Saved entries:
---+---

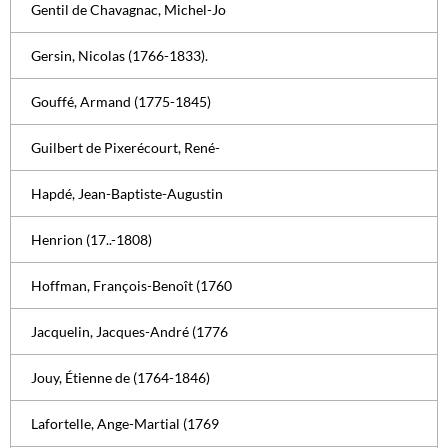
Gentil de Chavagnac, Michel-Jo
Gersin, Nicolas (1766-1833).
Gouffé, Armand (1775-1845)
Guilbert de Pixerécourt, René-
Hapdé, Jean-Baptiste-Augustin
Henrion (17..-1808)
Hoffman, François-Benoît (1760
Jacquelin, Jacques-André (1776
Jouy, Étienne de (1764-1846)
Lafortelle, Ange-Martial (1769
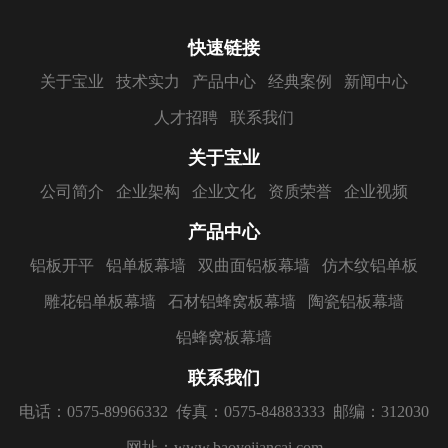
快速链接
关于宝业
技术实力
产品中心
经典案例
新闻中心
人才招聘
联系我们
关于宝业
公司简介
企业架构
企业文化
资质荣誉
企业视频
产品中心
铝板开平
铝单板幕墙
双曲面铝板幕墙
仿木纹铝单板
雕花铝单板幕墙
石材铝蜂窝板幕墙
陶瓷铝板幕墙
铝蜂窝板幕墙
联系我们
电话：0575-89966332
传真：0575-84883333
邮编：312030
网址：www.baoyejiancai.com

---+---

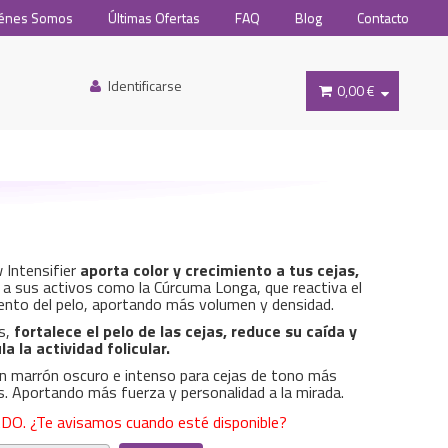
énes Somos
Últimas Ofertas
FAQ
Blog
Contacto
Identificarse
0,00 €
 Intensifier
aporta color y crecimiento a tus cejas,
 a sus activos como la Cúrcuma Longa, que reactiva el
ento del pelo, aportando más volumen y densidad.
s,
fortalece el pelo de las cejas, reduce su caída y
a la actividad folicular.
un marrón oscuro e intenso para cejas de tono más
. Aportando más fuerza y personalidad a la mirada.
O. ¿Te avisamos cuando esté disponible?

---+---

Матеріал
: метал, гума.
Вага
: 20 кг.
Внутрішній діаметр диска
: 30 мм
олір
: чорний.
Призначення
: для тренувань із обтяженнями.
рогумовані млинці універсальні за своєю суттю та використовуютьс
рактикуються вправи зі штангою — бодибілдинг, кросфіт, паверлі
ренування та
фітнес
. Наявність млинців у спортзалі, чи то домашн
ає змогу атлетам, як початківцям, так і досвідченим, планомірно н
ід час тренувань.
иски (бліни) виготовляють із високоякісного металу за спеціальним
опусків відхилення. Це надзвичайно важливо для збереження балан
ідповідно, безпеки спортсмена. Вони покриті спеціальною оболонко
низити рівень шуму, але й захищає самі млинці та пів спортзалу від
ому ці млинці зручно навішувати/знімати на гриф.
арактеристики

---+---

* _Task item_
Arrange the lines from the records as a JSON list of strings, one string per line and no blank lines. Begin at the line that has "Gentil de Chavagnac, Michel-Jo" and stop after the line that has "Lafortelle, Ange-Martial (1769".

* _Answer box_
[
  "Gentil de Chavagnac, Michel-Jo",
  "Gersin, Nicolas (1766-1833).",
  "Gouffé, Armand (1775-1845)",
  "Guilbert de Pixerécourt, René-",
  "Hapdé, Jean-Baptiste-Augustin",
  "Henrion (17..-1808)",
  "Hoffman, François-Benoît (1760",
  "Jacquelin, Jacques-André (1776",
  "Jouy, Étienne de (1764-1846)",
  "Lafortelle, Ange-Martial (1769"
]